» EXERCISE REQUIREMENTS
Examine each line of the data, and copy the ones containing "måte".

[Collected data]
· · · · ·

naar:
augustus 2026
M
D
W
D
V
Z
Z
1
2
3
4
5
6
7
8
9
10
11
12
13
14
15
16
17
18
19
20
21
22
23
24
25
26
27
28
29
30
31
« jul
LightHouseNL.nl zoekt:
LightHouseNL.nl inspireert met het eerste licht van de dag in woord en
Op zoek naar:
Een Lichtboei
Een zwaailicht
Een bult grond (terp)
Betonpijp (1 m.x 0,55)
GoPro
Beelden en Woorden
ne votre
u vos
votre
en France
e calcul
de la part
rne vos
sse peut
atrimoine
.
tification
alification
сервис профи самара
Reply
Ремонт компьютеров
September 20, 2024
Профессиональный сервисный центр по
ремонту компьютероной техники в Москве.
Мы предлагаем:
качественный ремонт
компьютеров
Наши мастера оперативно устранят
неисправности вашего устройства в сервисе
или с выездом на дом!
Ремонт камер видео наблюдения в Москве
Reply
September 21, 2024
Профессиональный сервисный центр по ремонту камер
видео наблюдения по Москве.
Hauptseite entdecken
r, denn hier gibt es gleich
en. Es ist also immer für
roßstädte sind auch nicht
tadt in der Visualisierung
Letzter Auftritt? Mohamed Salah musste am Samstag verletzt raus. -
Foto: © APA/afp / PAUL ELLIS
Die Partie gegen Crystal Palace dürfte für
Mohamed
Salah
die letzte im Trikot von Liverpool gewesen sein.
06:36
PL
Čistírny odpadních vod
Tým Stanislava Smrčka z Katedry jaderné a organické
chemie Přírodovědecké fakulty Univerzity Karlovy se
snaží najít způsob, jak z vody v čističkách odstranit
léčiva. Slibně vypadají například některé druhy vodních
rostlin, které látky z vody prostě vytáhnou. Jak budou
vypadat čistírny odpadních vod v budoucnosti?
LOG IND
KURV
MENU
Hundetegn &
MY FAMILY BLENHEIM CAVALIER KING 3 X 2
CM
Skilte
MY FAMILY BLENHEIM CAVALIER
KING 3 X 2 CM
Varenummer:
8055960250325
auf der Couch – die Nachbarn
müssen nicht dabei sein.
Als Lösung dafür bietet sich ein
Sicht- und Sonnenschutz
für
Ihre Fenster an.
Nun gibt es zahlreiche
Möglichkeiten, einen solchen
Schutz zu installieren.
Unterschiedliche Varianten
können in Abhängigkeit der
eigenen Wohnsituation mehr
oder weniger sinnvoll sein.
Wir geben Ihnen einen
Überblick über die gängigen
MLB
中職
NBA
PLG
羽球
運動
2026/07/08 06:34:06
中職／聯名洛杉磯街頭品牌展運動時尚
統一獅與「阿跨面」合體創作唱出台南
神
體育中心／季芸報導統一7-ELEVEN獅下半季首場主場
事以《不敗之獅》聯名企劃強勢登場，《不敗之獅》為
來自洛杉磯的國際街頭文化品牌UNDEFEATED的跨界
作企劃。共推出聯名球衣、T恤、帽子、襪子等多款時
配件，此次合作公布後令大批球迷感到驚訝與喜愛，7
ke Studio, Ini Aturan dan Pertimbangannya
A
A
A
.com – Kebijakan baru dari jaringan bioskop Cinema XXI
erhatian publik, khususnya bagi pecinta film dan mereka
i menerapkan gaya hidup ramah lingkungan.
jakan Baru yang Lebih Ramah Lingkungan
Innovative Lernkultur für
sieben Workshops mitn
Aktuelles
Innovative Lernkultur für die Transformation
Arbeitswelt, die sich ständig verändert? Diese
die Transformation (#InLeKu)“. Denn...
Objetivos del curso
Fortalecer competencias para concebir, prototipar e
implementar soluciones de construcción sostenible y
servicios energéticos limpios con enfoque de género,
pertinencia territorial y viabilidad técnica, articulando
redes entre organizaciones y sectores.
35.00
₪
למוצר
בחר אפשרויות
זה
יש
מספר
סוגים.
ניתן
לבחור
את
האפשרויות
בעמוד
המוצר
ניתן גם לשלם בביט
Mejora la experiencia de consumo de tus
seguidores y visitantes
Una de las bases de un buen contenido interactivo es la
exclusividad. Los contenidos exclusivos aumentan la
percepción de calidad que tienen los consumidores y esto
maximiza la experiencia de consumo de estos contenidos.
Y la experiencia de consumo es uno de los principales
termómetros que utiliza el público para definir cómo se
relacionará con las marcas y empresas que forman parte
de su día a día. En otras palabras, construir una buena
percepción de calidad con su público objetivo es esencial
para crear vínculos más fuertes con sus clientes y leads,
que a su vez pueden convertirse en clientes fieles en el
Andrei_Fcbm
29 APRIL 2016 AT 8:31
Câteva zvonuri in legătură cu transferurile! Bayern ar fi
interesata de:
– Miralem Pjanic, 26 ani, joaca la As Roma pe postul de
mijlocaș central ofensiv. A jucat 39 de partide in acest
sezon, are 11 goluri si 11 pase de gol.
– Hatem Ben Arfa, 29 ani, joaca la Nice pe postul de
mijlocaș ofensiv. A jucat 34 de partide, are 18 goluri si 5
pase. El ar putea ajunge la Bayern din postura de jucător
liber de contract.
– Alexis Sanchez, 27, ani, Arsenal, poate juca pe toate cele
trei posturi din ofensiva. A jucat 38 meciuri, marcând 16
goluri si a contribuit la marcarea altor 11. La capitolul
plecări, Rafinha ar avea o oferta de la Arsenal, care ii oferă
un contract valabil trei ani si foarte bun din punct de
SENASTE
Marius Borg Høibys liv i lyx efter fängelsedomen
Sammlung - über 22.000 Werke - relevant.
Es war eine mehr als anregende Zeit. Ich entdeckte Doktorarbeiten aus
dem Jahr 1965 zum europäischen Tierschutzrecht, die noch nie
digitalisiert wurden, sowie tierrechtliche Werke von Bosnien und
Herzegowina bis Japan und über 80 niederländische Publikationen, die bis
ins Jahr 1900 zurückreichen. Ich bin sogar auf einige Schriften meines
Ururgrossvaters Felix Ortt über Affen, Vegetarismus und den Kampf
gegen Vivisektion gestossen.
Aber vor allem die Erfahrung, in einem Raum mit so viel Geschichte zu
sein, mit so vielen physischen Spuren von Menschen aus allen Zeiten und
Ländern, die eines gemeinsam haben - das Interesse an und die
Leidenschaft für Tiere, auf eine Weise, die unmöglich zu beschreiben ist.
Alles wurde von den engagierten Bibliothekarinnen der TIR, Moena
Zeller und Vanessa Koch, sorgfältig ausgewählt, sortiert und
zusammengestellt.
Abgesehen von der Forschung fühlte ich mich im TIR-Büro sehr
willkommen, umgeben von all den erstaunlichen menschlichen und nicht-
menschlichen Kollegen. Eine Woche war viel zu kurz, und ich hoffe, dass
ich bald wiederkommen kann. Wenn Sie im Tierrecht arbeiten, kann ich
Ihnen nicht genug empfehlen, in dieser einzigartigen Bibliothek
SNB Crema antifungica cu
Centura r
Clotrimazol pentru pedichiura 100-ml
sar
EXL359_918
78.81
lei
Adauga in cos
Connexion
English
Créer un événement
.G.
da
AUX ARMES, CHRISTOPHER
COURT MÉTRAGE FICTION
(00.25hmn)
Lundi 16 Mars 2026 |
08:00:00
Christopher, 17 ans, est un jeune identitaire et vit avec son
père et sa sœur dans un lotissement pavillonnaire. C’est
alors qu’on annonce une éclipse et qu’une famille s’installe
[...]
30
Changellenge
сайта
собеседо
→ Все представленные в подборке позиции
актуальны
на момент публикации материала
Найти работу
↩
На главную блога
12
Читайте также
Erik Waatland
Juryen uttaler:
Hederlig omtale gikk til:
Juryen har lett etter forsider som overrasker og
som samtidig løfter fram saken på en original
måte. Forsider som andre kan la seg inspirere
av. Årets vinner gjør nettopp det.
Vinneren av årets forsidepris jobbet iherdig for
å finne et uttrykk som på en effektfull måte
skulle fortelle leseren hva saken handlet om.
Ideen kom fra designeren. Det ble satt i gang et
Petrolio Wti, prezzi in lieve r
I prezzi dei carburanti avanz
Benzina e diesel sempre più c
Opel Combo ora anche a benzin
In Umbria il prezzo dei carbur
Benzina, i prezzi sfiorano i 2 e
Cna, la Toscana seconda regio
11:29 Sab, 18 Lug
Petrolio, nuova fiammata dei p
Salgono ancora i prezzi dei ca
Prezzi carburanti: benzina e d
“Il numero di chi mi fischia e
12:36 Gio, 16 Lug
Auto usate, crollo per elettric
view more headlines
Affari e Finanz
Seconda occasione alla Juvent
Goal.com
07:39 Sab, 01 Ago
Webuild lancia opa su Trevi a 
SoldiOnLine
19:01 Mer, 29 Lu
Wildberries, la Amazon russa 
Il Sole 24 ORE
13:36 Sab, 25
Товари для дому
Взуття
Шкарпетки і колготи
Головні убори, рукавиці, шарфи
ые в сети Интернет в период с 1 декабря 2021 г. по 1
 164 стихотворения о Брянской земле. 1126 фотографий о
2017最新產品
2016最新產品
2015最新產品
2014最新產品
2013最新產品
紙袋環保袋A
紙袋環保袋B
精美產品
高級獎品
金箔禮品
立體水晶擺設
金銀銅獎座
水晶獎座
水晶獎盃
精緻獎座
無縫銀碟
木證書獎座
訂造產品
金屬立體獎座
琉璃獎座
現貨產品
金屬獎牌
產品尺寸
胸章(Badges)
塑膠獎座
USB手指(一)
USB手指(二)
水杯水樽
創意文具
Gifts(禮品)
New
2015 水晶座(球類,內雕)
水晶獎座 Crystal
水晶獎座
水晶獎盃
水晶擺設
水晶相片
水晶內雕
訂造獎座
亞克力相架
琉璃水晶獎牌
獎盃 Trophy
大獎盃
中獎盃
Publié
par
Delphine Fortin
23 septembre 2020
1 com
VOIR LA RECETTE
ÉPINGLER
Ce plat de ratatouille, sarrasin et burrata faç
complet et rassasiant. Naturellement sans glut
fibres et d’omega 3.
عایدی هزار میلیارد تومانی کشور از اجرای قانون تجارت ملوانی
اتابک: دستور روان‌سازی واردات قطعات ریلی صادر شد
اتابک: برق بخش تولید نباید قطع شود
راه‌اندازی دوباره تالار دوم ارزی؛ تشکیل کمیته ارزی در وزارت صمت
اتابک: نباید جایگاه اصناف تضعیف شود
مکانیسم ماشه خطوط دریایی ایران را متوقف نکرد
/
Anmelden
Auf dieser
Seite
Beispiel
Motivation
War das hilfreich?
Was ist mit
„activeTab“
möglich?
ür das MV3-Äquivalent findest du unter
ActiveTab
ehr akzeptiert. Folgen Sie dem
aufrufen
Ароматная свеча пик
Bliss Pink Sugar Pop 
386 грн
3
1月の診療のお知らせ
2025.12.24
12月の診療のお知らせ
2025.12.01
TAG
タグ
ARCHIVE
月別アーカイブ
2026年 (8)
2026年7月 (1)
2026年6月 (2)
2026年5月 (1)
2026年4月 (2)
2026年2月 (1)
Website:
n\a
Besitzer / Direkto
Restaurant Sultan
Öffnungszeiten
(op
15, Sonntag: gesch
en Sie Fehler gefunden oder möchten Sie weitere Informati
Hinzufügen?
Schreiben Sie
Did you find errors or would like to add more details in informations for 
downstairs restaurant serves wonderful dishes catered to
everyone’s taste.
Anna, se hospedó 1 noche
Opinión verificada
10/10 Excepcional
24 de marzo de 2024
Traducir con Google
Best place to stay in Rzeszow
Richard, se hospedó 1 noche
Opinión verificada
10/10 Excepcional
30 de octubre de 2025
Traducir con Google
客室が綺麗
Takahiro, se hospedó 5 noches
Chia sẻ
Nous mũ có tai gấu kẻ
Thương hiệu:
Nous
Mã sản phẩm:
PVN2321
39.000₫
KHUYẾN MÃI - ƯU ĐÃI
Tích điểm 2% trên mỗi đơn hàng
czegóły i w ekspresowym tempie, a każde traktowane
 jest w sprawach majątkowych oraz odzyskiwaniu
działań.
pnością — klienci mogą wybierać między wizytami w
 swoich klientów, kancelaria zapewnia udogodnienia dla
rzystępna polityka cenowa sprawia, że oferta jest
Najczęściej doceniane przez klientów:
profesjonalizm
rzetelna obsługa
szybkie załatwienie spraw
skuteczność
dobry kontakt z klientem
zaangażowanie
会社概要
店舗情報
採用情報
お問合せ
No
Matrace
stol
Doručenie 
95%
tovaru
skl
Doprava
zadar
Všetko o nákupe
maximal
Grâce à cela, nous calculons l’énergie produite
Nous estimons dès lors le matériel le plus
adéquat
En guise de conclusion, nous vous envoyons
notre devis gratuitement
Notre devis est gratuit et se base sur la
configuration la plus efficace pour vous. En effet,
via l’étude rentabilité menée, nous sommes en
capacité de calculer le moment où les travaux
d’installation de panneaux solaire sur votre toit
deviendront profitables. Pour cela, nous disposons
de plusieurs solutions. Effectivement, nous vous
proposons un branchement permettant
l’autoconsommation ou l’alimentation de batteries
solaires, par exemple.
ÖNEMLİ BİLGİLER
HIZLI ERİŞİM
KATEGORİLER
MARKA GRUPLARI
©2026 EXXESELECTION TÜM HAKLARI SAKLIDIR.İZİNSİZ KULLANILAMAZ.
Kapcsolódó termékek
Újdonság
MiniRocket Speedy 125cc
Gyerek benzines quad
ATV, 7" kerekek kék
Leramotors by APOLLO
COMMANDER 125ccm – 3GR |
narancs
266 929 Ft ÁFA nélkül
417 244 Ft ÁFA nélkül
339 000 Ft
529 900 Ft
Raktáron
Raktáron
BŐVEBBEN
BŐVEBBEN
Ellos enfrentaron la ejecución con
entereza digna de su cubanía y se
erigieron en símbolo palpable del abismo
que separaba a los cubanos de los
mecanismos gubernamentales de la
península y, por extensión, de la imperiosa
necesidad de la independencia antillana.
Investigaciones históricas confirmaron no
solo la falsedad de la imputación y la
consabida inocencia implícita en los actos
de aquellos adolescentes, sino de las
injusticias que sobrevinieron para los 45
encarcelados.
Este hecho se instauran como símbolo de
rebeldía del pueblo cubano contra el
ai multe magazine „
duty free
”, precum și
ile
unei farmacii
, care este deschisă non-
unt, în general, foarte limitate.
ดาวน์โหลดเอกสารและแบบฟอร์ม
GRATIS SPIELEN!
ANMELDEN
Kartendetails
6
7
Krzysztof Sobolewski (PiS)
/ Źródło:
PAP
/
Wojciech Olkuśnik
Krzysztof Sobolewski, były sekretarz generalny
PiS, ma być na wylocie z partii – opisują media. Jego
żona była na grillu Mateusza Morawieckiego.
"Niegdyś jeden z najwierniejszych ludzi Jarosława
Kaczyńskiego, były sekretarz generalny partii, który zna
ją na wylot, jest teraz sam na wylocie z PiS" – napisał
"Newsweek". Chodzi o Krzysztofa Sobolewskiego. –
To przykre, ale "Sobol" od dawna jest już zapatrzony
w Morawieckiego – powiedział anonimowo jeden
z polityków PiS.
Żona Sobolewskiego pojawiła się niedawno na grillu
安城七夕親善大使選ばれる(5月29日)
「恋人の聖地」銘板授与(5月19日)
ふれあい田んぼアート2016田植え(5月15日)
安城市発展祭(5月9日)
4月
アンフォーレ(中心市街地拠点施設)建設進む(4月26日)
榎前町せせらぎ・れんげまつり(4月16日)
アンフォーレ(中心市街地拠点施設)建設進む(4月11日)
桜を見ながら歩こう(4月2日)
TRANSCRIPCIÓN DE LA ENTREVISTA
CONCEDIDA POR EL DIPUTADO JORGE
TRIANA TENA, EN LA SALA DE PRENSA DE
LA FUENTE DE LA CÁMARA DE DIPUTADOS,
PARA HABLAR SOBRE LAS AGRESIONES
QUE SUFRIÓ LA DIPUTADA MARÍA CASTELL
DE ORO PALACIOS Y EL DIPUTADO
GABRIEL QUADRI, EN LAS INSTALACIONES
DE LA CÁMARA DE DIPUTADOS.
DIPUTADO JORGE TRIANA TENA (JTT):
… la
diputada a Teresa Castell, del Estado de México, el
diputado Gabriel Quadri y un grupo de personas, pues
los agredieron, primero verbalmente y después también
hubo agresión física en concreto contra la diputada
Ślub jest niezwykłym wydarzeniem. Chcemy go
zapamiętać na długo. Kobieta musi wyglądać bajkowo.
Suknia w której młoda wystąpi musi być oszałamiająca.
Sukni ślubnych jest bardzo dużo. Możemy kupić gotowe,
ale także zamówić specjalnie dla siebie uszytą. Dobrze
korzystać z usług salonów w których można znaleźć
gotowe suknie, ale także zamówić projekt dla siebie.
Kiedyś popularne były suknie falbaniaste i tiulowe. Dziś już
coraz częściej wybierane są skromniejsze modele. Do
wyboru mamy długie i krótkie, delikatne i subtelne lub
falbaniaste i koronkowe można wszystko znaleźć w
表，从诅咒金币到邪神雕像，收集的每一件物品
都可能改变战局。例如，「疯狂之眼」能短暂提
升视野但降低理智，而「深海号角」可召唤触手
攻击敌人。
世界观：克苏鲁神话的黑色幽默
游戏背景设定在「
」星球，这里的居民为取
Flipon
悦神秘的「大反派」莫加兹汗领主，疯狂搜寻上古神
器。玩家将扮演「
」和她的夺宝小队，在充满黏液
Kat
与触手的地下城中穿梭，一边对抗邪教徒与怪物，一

· · · · ·

» RESPONSE BOX
måte. Forsider som andre kan la seg inspirere
å finne et uttrykk som på en effektfull måte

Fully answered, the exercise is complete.